Before and After: How To Fix 3 Dreadful eLearning Design Errors
The challenges for designing eLearning courses are more than just developing course content. If you plan to attract and keep learners in your course, there are certain design strategies you need to focus on. Just to name a few, your course needs to be easy to navigate, appealing to the eye without being cluttered and contain quality graphics.
Here are three possible problems with your eLearning design along with suggestions of ways to improve the structure, content and graphics.
1) Poor Course Structure: Before and After
This refers to how learners navigate through your course and locate the information they are looking for. Usually poor course architecture results from no planning.
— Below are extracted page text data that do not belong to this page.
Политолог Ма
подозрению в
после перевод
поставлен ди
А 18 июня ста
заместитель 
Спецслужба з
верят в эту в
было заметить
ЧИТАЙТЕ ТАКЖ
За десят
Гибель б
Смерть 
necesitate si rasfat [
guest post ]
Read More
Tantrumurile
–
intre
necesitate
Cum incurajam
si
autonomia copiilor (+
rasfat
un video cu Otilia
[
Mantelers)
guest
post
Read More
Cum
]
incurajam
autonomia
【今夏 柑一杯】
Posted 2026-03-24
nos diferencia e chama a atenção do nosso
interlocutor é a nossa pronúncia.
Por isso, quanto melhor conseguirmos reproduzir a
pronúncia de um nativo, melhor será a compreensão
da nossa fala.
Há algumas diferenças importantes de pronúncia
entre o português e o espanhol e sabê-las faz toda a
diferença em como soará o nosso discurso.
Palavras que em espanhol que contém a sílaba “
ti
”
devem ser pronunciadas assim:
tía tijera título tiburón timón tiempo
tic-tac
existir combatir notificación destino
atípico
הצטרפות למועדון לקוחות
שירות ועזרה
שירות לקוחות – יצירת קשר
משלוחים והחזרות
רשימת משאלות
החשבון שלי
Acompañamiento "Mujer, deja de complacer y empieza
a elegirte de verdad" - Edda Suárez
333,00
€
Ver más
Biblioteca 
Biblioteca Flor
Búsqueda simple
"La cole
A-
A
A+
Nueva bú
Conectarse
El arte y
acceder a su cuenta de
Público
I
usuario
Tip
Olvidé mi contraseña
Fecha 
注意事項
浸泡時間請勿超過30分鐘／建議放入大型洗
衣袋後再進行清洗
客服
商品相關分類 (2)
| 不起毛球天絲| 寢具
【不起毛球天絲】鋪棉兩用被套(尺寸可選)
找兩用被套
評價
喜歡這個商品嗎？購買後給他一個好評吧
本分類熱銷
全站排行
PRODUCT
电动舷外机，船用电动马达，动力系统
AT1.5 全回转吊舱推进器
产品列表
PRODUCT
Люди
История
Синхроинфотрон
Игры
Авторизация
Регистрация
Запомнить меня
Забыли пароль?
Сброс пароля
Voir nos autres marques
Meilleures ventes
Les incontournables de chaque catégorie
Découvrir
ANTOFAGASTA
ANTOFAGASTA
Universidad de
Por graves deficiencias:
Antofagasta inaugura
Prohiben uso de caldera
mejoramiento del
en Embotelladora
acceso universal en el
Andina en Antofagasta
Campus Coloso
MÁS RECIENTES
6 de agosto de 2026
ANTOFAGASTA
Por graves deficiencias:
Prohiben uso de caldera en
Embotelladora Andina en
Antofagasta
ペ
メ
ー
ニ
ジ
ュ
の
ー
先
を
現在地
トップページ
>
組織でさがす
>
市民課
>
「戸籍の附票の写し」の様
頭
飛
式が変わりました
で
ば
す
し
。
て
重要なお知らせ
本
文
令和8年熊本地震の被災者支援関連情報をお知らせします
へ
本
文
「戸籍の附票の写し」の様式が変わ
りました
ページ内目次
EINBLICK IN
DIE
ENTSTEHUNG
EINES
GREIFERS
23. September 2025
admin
That translates into a cobbled together course where the flow from module to module, or page to page is not intuitive.
Poor Course Structure: The Before
If the course’s navigation structure is not intuitive, difficult, tedious and time-consuming, users give up and move on. Being unable to proceed to the next section or having difficulties finding where to go next frustrates users.
Poor Course Structure: The After
The improved eLearning design has navigation tools with options to meet the needs of all learners. It is clear to the learner what topics are featured and navigation to those topics is intuitive.
The necessary components of the course structure may vary, but certainly all the major parts must be included:
Also, keep in mind the following elements when structuring your course effectively:
- In addition to the standard “next” and “back” buttons, add arrow icons as options..
- Add a simple menu or table of contents so learners can quickly find content.
- Group content into logical modules (avoid creating modules that exceed 8-10 pages).
- Provide “breadcrumbs.” This is a technique that allows users to easily find their way back to the main menu after they have been navigating through your course. It's essential that at any time users are able to find their way forward, their way back and to see where they are in relation to where they started and where they are going.
- Give the learner as much control as possible in how they get their information.
2) Content-crammed Course: Before and After
Content should be easily understandable. You want the course to guide learners, not confuse them. Learners are often limited in the time they have and they want to avoid information overload.
Content-crammed course: The Before
Clearly the problem in this example is that there is so much content presented that users cannot decide what icon to click or what to do next. While the prupose may be to teach a lot of information, what actually happens is that learners become confused. They do not understand the point of all the overwhelming, extra content and leave the course. The poor balance of text, images, and multi-media doesn't help you grab your learners’ attention either. There is a combination of too much information, decoration, and unneeded clutter. You can easily fix this with an improved eLearning design.
Content-crammed course: The After
In order to improve a screen filled with text, the first thing you must do is to use short paragraphs and lines. When presenting text, make it in short, clearly focused modules.
Relevant information is clear and easily accessible. Putting less on the screen will have a deeper impact. By leaving more white space and removing a lot of content you give your learners a chance to breathe.
Other clever techniques to avoid content-crammed courses:
- Leave more white space and remove content that belongs on another screen.
- Highlight the most important information so learners can immediately focus on what they need to know.
- Provide a method of doing a quick search so learners with a limited amount of time can quickly study chunks of material for a specific lesson.
- Provide comprehensive, interactive content in different formats such as Word documents, PDFs, PowerPoints, audios and videos with the length of the document or time to view the video or listen to the audio are clearly marked.
3) Noticeably outdated visuals: Before and After
Visuals (images, photos, clip-art, charts, etc) are vital to keeping learners engaged and are an important role in eLearning design. But, they shouldn’t be gratuitous; they must be appropriate and serve a purpose.
Noticeably outdated visuals: The Before
Do not add graphics just for the sake of having a graphic. Some eLearning sites include pixelated pictures, muffled audio and grainy videos that were taken with a shaky cam. This type of graphic makes your eLearning course appear outdated and unprofessional. A few simple design tweaks can remedy this.
Noticeably outdated visuals: The After
Graphics are now clear and updated. Low quality pieces that made the course seem unprofessional were updated with high-quality graphics. Images are appropriate, descriptive, and are directly relate to the content on the screen.
What are some of the worst eLearning offenses that affect engagement levels? What have you changed on your course to improve performance?